----- Fragmento de la página

Se agotan los plazos establecidos en la reforma constitucional para desarrollar la legislación secundaria del Sistema Nacional Anticorrupción (SNA). La fecha límite es el 28 de mayo; pero el deadline del Congreso es el 30 abril, ese día se clausura el periodo legislativo, al mes siguiente las campañas electorales crisparán los ánimos. No es lógico esperar que se convoque a sesiones extraordinarias ni que exista clima favorable al diálogo y la construcción de acuerdos. Las próximas dos semanas serán cruciales para México, calificarlas de históricas no es una sobrevaloración.
Se trata de dar vida a un conjunto de instituciones para impedir que el ejercicio de la función pública sea una patente de asalto a los presupuestos; para revertir el goce privado de los bienes públicos; para atajar la toma de ventajas desde el poder, fuente de tantas fortunas malhabidas, lavadas al paso de las generaciones, origen de una oligarquía robolucionaria de mirreyes y porkys de ayer y hoy.
El reto es hacer un corte radical en esa negra crónica mediante la introducción de un engranaje de 7 nuevos ordenamientos en la arquitectura del Estado mexicano. Es una asignatura pendiente desde nuestro surgimiento como nación soberana hace 195 años. No lo hicieron los constituyentes de los siglos XIX y XX. Ahora estamos en el umbral de lograrlo con la creación y reformas de las siguientes leyes: General del SNA, General de Responsabilidades Administrativas (incluye el 3de3 ), Orgánica del Tribunal de Justicia Administrativa, Orgánica de la Administración Pública Federal, Fiscalización y Rendición de Cuentas, Orgánica de la PGR y el Código Penal Federal.

----------
----- Datos disponibles

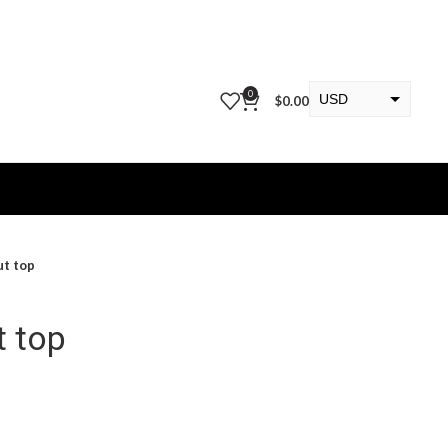
0
USD
$
0.00
EUR
KWD
ut top
t top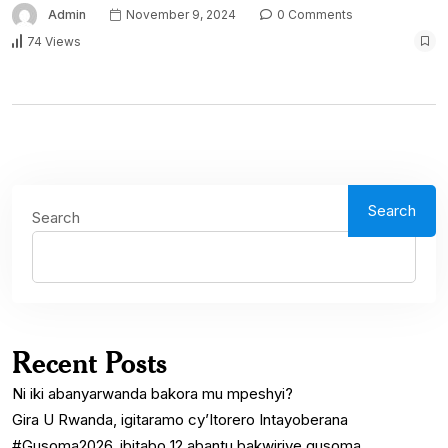
Admin
November 9, 2024
0 Comments
74 Views
Search
Search
Recent Posts
Ni iki abanyarwanda bakora mu mpeshyi?
Gira U Rwanda, igitaramo cy’Itorero Intayoberana
#Gusoma2026, ibitabo 12 abantu bakwiriye gusoma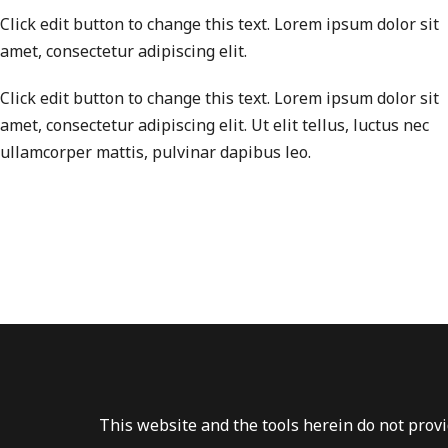
Click edit button to change this text. Lorem ipsum dolor sit
amet, consectetur adipiscing elit.
Click edit button to change this text. Lorem ipsum dolor sit
amet, consectetur adipiscing elit. Ut elit tellus, luctus nec
ullamcorper mattis, pulvinar dapibus leo.
This website and the tools herein do not provid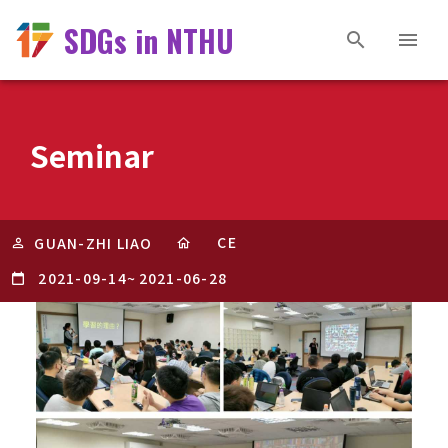
SDGs in NTHU
Seminar
CE
GUAN-ZHI LIAO
2021-09-14
~
2021-06-28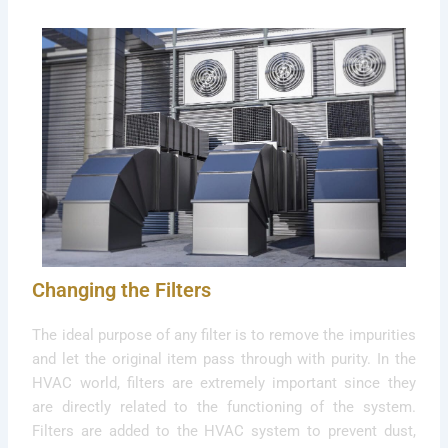
Changing the Filters
The ideal purpose of any filter is to remove the impurities
and let the original item pass through with purity. In the
HVAC world, filters are extremely important since they
are directly related to the functioning of the system.
Filters are added to the HVAC system to prevent dust,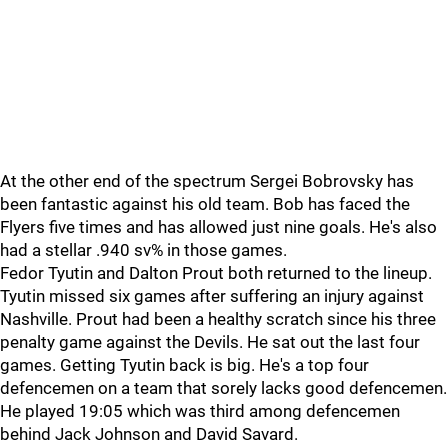
At the other end of the spectrum Sergei Bobrovsky has
been fantastic against his old team. Bob has faced the
Flyers five times and has allowed just nine goals. He's also
had a stellar .940 sv% in those games.
Fedor Tyutin and Dalton Prout both returned to the lineup.
Tyutin missed six games after suffering an injury against
Nashville. Prout had been a healthy scratch since his three
penalty game against the Devils. He sat out the last four
games. Getting Tyutin back is big. He's a top four
defencemen on a team that sorely lacks good defencemen.
He played 19:05 which was third among defencemen
behind Jack Johnson and David Savard.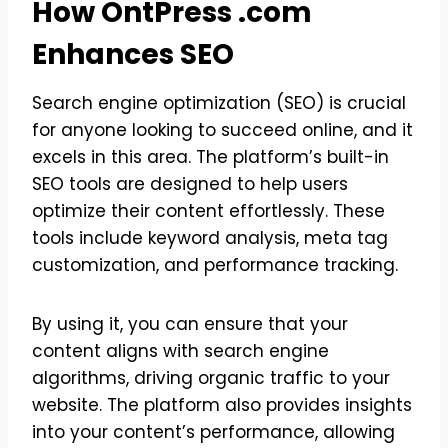
How OntPress .com
Enhances SEO
Search engine optimization (SEO) is crucial
for anyone looking to succeed online, and it
excels in this area. The platform’s built-in
SEO tools are designed to help users
optimize their content effortlessly. These
tools include keyword analysis, meta tag
customization, and performance tracking.
By using it, you can ensure that your
content aligns with search engine
algorithms, driving organic traffic to your
website. The platform also provides insights
into your content’s performance, allowing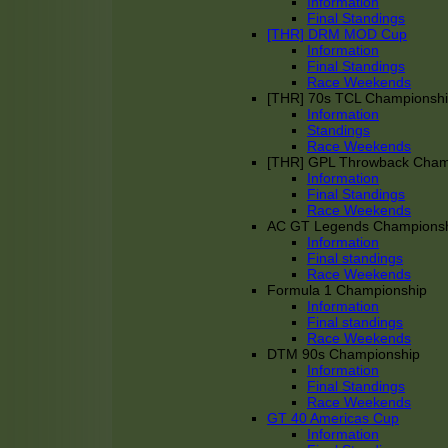
Information
Final Standings
[THR] DRM MOD Cup
Information
Final Standings
Race Weekends
[THR] 70s TCL Championsh
Information
Standings
Race Weekends
[THR] GPL Throwback Cha
Information
Final Standings
Race Weekends
AC GT Legends Champions
Information
Final standings
Race Weekends
Formula 1 Championship
Information
Final standings
Race Weekends
DTM 90s Championship
Information
Final Standings
Race Weekends
GT 40 Americas Cup
Information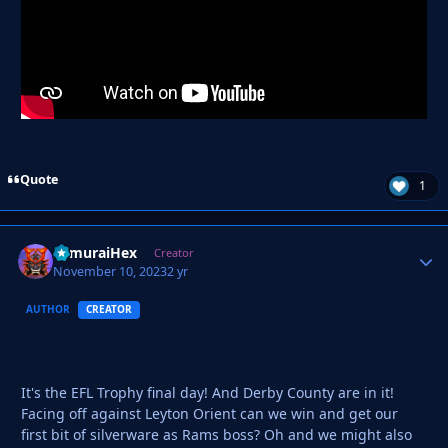
Quote
1
SamuraiHex
Autho
Creator
November 10, 2023
2 yr
AUTHOR
CREATOR
It's the EFL Trophy final day! And Derby County are in it!
Facing off against Leyton Orient can we win and get our
first bit of silverware as Rams boss? Oh and we might also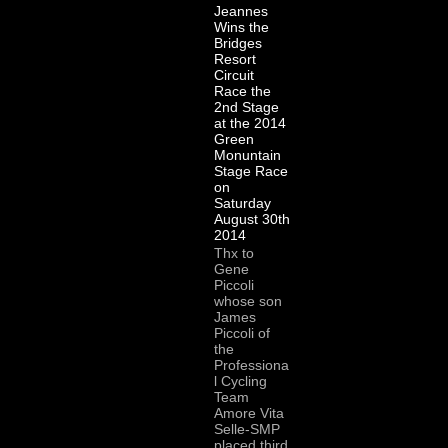
Jeannes
Wins the
Bridges
Resort
Circuit
Race the
2nd Stage
at the 2014
Green
Monuntain
Stage Race
on
Saturday
August 30th
2014
Thx to
Gene
Piccoli
whose son
James
Piccoli of
the
Professiona
l Cycling
Team
Amore Vita
Selle-SMP
placed third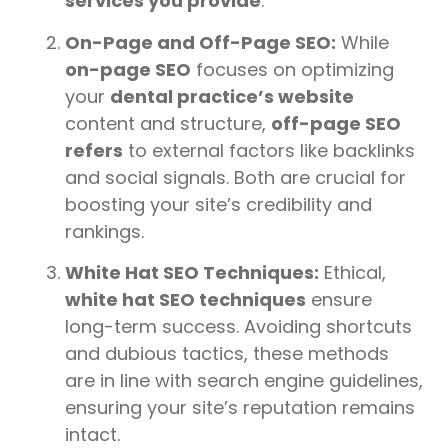
services you provide
.
On-Page and Off-Page SEO:
While
on-page SEO
focuses on optimizing
your
dental practice’s website
content and structure,
off-page SEO
refers
to external factors like backlinks
and social signals. Both are crucial for
boosting your site’s credibility and
rankings.
White Hat SEO Techniques:
Ethical,
white hat SEO techniques
ensure
long-term success. Avoiding shortcuts
and dubious tactics, these methods
are in line with search engine guidelines,
ensuring your site’s reputation remains
intact.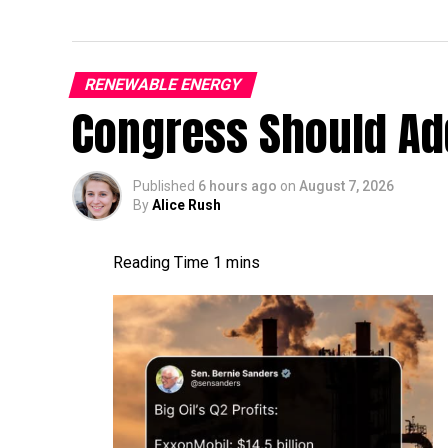
RENEWABLE ENERGY
Congress Should Add
Published
6 hours ago
on
August 7, 2026
By
Alice Rush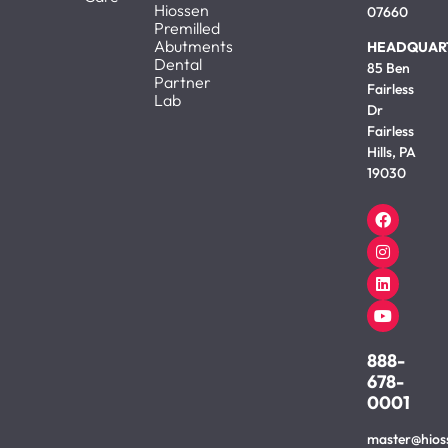
Hiossen
07660
Premilled
Abutments
HEADQUAR
Dental
85 Ben
Partner
Fairless
Lab
Dr
Fairless
Hills, PA
19030
888-
678-
0001
master@hios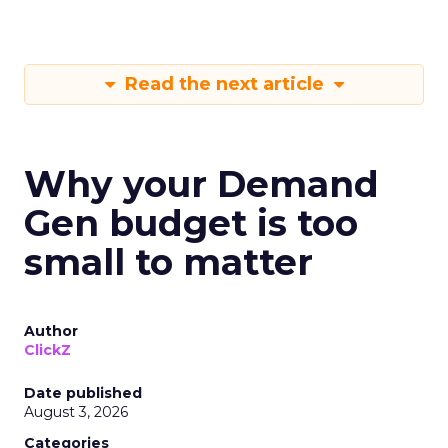
Read the next article
Why your Demand
Gen budget is too
small to matter
Author
ClickZ
Date published
August 3, 2026
Categories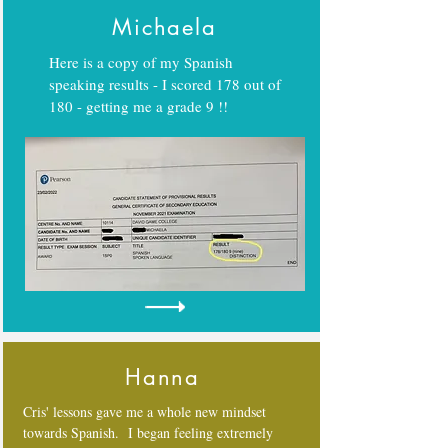
Michaela
Here is a copy of my Spanish
speaking results - I scored 178 out of
180 - getting me a grade 9 !!
Hanna
Cris' lessons gave me a whole new mindset
towards Spanish. I began feeling extremely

----------

Problema A
Resume en dos oraciones el fragmento sobre el Sistema Nacional Anticorrupción.
Problema B
De acuerdo con el fragmento sobre el Sistema Nacional Anticorrupción, ¿por qué el plazo real del Congreso es el 30 de abril y no el 28 de mayo? Responde en no más de dos oraciones.
Los datos no tienen relación con el fragmento.

Respuesta A
Se agotan los plazos para desarrollar la legislación secundaria del Sistema Nacional Anticorrupción: la fecha límite es el 28 de mayo, pero el periodo legislativo se clausura el 30 de abril, por lo que las próximas dos semanas serán cruciales para México. El reto es crear instituciones que impidan el abuso de la función pública mediante un engranaje de siete nuevos ordenamientos, entre ellos la Ley General del SNA y el Código Penal Federal.

Respuesta B
El 30 de abril se clausura el periodo legislativo, y al mes siguiente las campañas electorales crisparán los ánimos. Por eso no es lógico esperar que se convoque a sesiones extraordinarias ni que exista un clima favorable al diálogo y la construcción de acuerdos.